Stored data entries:
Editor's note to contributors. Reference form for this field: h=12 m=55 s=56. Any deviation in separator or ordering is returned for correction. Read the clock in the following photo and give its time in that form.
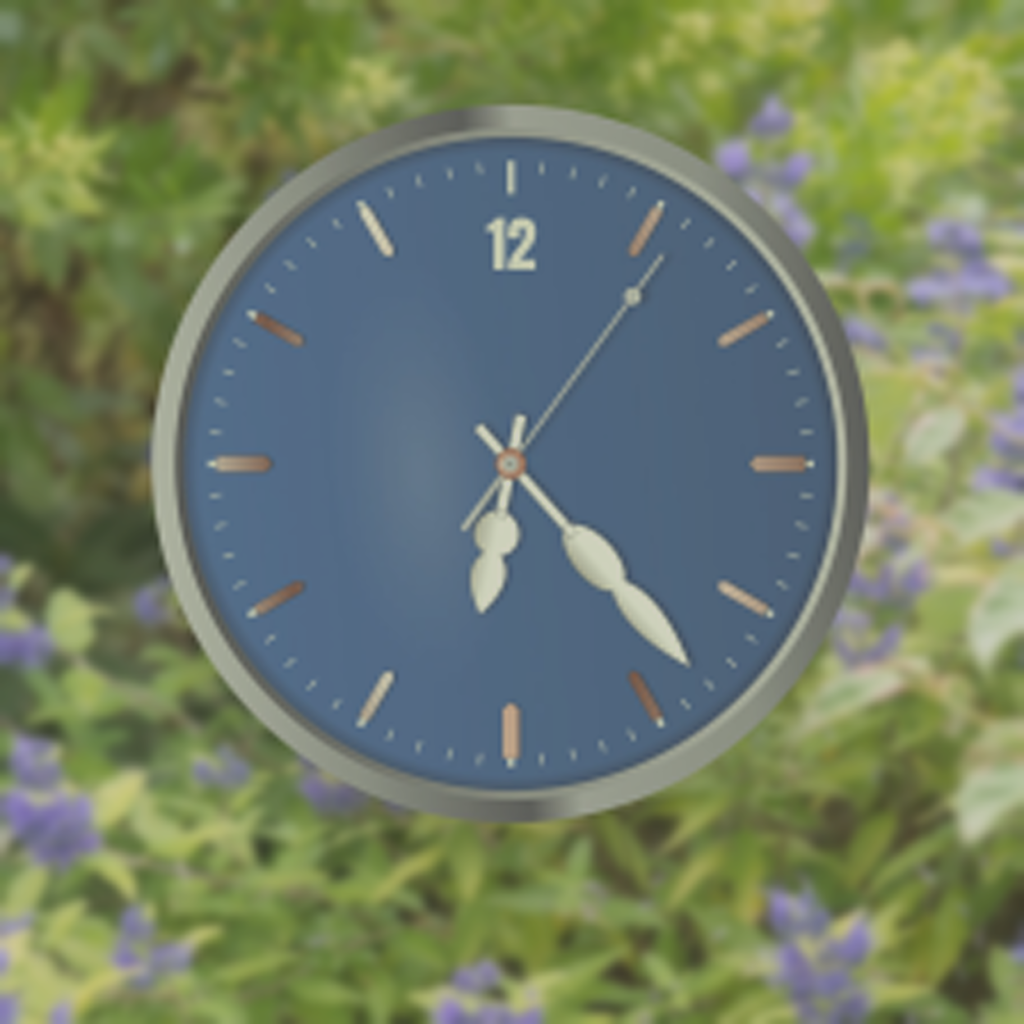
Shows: h=6 m=23 s=6
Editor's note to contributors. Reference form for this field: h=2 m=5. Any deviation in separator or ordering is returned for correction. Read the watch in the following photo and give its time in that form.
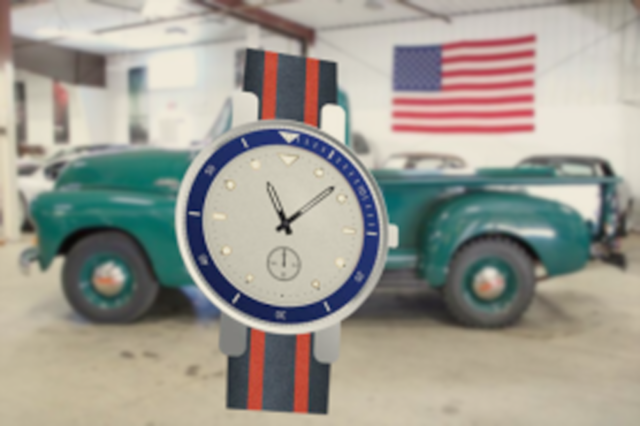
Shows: h=11 m=8
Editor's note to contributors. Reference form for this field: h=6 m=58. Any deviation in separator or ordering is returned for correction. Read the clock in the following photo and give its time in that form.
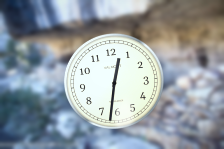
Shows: h=12 m=32
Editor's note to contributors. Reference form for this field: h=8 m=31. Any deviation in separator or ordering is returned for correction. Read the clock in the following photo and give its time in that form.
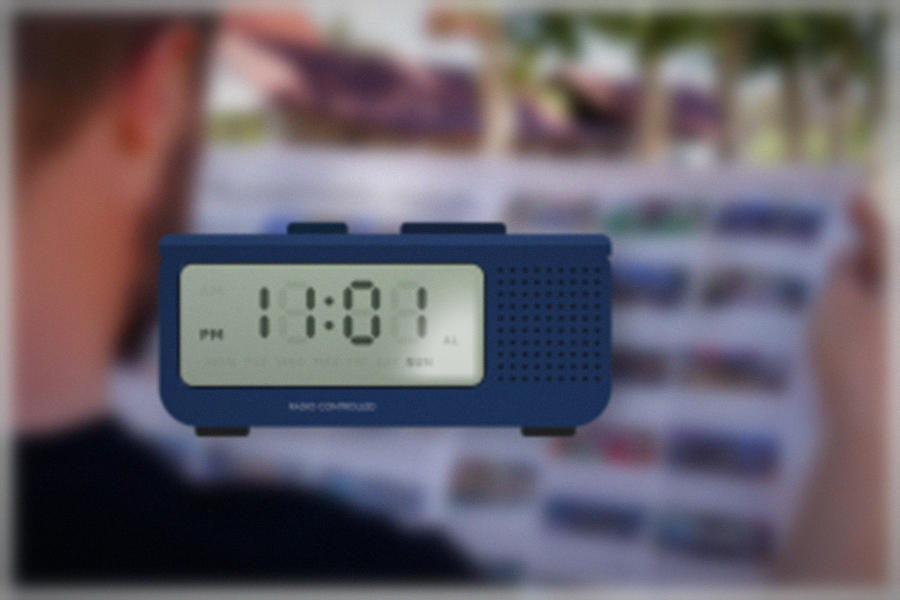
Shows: h=11 m=1
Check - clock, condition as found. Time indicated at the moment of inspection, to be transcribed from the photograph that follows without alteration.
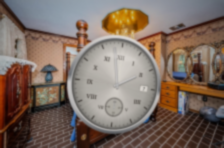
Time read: 1:58
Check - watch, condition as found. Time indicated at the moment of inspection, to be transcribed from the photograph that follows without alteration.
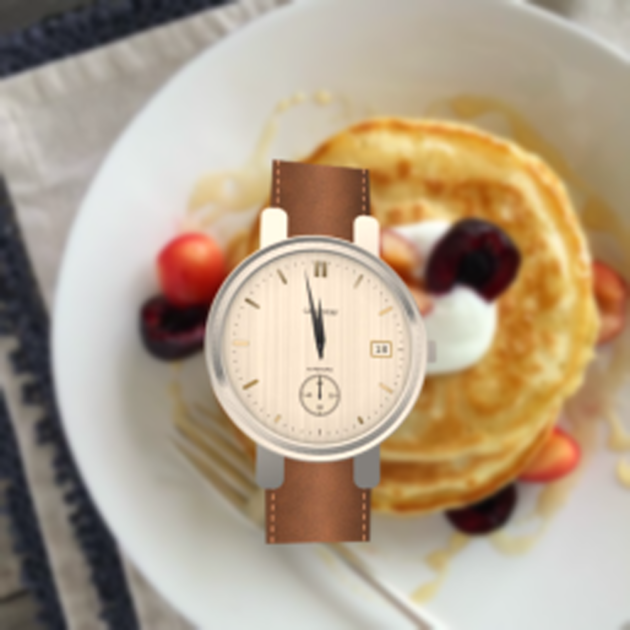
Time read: 11:58
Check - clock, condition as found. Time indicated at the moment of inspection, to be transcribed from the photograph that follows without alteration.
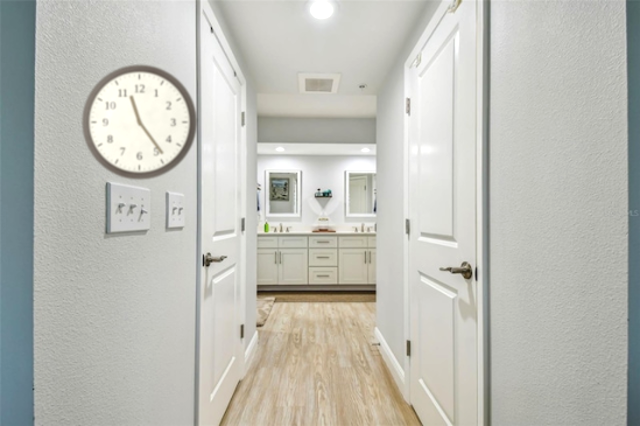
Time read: 11:24
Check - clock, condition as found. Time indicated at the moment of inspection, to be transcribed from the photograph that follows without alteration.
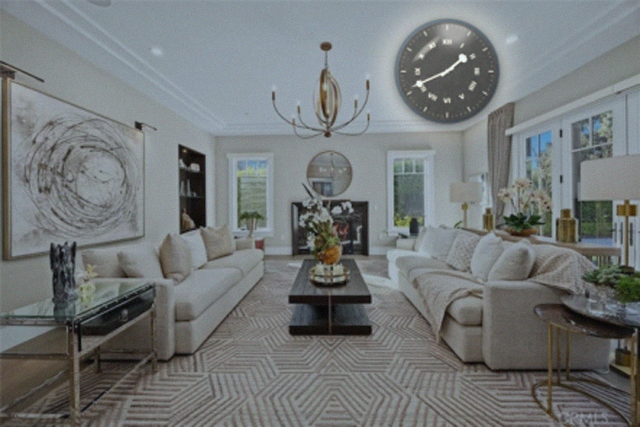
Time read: 1:41
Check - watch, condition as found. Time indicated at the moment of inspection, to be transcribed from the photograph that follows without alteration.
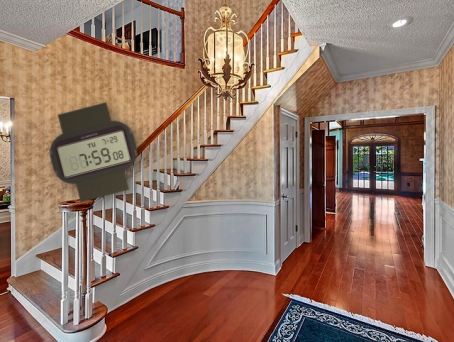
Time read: 7:59:08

→ **Directive**
Write out the lines above again, swapping "inspection" for "examination" everywhere it occurs and keeping everything else the same. Leave the pictures out.

→ **The answer**
Editor's note to contributors. Reference form for this field: h=12 m=55 s=56. Any deviation in separator or ordering is returned for correction. Read the clock in the following photo and give its time in that form.
Shows: h=6 m=23 s=6
Editor's note to contributors. Reference form for this field: h=2 m=5. Any deviation in separator or ordering is returned for correction. Read the watch in the following photo and give its time in that form.
Shows: h=11 m=8
Editor's note to contributors. Reference form for this field: h=6 m=58. Any deviation in separator or ordering is returned for correction. Read the clock in the following photo and give its time in that form.
Shows: h=12 m=32
Editor's note to contributors. Reference form for this field: h=8 m=31. Any deviation in separator or ordering is returned for correction. Read the clock in the following photo and give its time in that form.
Shows: h=11 m=1
Check - clock, condition as found. Time indicated at the moment of examination, to be transcribed from the photograph that follows without alteration.
Time read: 1:58
Check - watch, condition as found. Time indicated at the moment of examination, to be transcribed from the photograph that follows without alteration.
Time read: 11:58
Check - clock, condition as found. Time indicated at the moment of examination, to be transcribed from the photograph that follows without alteration.
Time read: 11:24
Check - clock, condition as found. Time indicated at the moment of examination, to be transcribed from the photograph that follows without alteration.
Time read: 1:41
Check - watch, condition as found. Time indicated at the moment of examination, to be transcribed from the photograph that follows without alteration.
Time read: 7:59:08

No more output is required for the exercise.